### Selected excerpt
━━━━━━━━━━━━━━━━

1
votes

I'm trying to create an external table in Hive and another in BigQuery using the same data stored in Google Storage in Avro format wrote with Spark.

I'm using a Dataproc cluster with Spark 2.2.0, Spark-avro 4.0.0 and Hive 2.1.1

There are same differences between Avro versions/packages but If I create the table using Hive and then I write the files using Spark, I'm able to see them in Hive.

But for BigQuery is different, it is able to read Hive Avro files but NOT Spark Avro files.

Error:

The Apache Avro library failed to parse the header with the follwing error: Invalid namespace: .someField

Searching a little about the error, the problem is that Spark Avro files are different from Hive/BigQuery Avro files.

I don't know exactly how to fix this, maybe using different Avro package in Spark, but I haven't found which one is compatible with all the systems.

Also I would like to avoid tricky solutions like create a temporary table in Hive and create another using insert into ... select * from ... I'll write a lot of data and I would like to avoid this kind of solutions

Any help would be appreciated. Thanks

3
The error is "Invalid namespace: .someField ". Is ".someField " the correct fullnames? avro.apache.org/docs/current/spec.html#namesXiaoxia Lin
It's another name but it's exactly the name of one of the fields. In fact, is the name of an Array of Struct fields. Seems to be some differences in the schema definition between Avro versions.Javier Montón

3 Answers

1
votes

The error message is thrown by the C++ Avro library, which BigQuery uses. Hive probably uses the Java Avro library. The C++ library doesn't like namespace to start with ".".

━━━━━━━━━━━━━━━━

### Job a
Update the entries from the very start down to and including the line that contains "5: (283, 110)", changing "point_idx" to "point_index" and leaving everything else the same.

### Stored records
━━━━━━━━━━━━━━━━

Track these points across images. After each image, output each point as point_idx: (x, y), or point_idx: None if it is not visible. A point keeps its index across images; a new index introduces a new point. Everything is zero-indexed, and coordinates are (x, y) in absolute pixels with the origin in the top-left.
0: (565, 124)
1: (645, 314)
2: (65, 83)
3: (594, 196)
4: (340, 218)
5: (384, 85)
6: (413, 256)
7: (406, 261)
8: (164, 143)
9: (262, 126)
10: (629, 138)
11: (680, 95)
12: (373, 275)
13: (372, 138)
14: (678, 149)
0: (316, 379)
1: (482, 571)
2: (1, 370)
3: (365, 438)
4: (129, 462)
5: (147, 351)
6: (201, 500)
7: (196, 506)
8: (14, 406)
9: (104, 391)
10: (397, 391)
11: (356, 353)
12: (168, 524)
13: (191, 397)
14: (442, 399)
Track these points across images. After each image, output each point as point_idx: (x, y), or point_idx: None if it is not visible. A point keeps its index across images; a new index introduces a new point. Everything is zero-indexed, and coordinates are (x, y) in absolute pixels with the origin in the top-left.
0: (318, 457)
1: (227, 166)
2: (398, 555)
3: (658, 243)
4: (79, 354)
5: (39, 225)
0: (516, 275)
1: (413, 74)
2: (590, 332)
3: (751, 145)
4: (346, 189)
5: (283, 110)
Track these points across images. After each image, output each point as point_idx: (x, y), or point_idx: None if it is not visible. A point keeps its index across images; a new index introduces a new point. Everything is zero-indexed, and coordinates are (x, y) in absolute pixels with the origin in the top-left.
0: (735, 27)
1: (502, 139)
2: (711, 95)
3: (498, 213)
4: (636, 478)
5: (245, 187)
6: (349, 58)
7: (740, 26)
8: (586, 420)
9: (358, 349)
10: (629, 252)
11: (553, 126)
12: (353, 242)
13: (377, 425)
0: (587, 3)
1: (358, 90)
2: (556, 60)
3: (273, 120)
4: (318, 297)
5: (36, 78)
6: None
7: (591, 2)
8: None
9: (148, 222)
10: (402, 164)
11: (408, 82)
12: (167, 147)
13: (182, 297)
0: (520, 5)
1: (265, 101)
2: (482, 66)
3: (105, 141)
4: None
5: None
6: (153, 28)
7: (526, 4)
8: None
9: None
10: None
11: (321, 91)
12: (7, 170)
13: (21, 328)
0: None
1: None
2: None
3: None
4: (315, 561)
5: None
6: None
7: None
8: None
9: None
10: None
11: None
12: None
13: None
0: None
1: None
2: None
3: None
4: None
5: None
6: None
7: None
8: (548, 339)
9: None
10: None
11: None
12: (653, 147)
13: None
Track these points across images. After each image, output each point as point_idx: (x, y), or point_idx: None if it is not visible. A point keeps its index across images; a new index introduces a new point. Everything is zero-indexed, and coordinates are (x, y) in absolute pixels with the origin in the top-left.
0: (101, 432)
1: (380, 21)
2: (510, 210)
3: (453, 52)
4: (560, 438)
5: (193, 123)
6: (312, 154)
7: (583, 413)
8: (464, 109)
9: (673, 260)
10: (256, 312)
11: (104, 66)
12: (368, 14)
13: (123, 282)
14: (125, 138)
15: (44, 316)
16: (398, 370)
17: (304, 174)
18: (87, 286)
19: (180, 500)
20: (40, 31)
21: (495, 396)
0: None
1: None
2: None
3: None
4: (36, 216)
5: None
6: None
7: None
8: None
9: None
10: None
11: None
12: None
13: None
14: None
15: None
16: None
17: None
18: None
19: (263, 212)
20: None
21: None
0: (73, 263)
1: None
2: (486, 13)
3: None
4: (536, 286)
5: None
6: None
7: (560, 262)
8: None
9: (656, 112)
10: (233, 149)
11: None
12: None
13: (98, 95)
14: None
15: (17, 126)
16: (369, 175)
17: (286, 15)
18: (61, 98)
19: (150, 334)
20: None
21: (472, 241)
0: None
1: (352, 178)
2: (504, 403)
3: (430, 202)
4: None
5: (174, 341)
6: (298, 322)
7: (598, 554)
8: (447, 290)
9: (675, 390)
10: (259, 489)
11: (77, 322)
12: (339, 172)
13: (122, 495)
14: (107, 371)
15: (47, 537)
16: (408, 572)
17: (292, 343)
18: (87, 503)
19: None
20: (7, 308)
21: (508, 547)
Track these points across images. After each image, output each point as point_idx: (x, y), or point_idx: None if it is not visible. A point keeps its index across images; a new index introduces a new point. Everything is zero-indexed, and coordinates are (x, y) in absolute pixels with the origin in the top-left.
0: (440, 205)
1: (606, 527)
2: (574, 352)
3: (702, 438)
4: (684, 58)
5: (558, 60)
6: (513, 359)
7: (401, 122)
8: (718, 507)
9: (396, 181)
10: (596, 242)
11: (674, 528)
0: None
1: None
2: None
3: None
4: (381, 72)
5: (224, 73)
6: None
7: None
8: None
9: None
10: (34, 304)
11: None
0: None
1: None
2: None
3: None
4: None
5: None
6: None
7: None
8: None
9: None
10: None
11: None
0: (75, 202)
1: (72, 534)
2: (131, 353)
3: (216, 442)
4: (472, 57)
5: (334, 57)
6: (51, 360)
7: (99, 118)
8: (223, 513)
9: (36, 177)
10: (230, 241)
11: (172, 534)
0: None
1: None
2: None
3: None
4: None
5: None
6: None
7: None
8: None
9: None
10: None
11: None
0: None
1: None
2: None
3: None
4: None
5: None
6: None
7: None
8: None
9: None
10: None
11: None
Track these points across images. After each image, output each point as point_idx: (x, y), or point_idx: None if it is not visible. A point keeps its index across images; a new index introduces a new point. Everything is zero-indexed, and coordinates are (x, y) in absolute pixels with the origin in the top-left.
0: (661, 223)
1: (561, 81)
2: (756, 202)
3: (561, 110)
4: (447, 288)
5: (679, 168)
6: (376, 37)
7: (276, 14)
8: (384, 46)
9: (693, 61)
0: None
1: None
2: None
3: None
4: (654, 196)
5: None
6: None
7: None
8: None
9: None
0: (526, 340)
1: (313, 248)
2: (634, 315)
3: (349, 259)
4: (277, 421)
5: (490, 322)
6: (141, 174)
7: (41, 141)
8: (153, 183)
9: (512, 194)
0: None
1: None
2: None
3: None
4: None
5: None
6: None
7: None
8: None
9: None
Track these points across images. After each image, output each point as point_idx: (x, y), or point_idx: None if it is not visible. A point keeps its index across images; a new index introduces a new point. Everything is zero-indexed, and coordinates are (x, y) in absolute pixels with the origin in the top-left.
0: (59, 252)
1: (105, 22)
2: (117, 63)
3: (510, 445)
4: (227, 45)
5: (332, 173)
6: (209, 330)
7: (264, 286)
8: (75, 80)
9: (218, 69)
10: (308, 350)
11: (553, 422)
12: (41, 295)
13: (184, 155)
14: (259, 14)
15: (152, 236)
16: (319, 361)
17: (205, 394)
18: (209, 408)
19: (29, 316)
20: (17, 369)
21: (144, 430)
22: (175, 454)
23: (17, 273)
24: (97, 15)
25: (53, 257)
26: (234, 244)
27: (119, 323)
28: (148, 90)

━━━━━━━━━━━━━━━━

### Job b
Print the passage of the thread about Spark Avro files in BigQuery starting at "I'm using a" and continuing down to "Spark Avro files.", copied word for word.

### Written reply a
Track these points across images. After each image, output each point as point_index: (x, y), or point_index: None if it is not visible. A point keeps its index across images; a new index introduces a new point. Everything is zero-indexed, and coordinates are (x, y) in absolute pixels with the origin in the top-left.
0: (565, 124)
1: (645, 314)
2: (65, 83)
3: (594, 196)
4: (340, 218)
5: (384, 85)
6: (413, 256)
7: (406, 261)
8: (164, 143)
9: (262, 126)
10: (629, 138)
11: (680, 95)
12: (373, 275)
13: (372, 138)
14: (678, 149)
0: (316, 379)
1: (482, 571)
2: (1, 370)
3: (365, 438)
4: (129, 462)
5: (147, 351)
6: (201, 500)
7: (196, 506)
8: (14, 406)
9: (104, 391)
10: (397, 391)
11: (356, 353)
12: (168, 524)
13: (191, 397)
14: (442, 399)
Track these points across images. After each image, output each point as point_index: (x, y), or point_index: None if it is not visible. A point keeps its index across images; a new index introduces a new point. Everything is zero-indexed, and coordinates are (x, y) in absolute pixels with the origin in the top-left.
0: (318, 457)
1: (227, 166)
2: (398, 555)
3: (658, 243)
4: (79, 354)
5: (39, 225)
0: (516, 275)
1: (413, 74)
2: (590, 332)
3: (751, 145)
4: (346, 189)
5: (283, 110)

### Written reply b
I'm using a Dataproc cluster with Spark 2.2.0, Spark-avro 4.0.0 and Hive 2.1.1

There are same differences between Avro versions/packages but If I create the table using Hive and then I write the files using Spark, I'm able to see them in Hive.

But for BigQuery is different, it is able to read Hive Avro files but NOT Spark Avro files.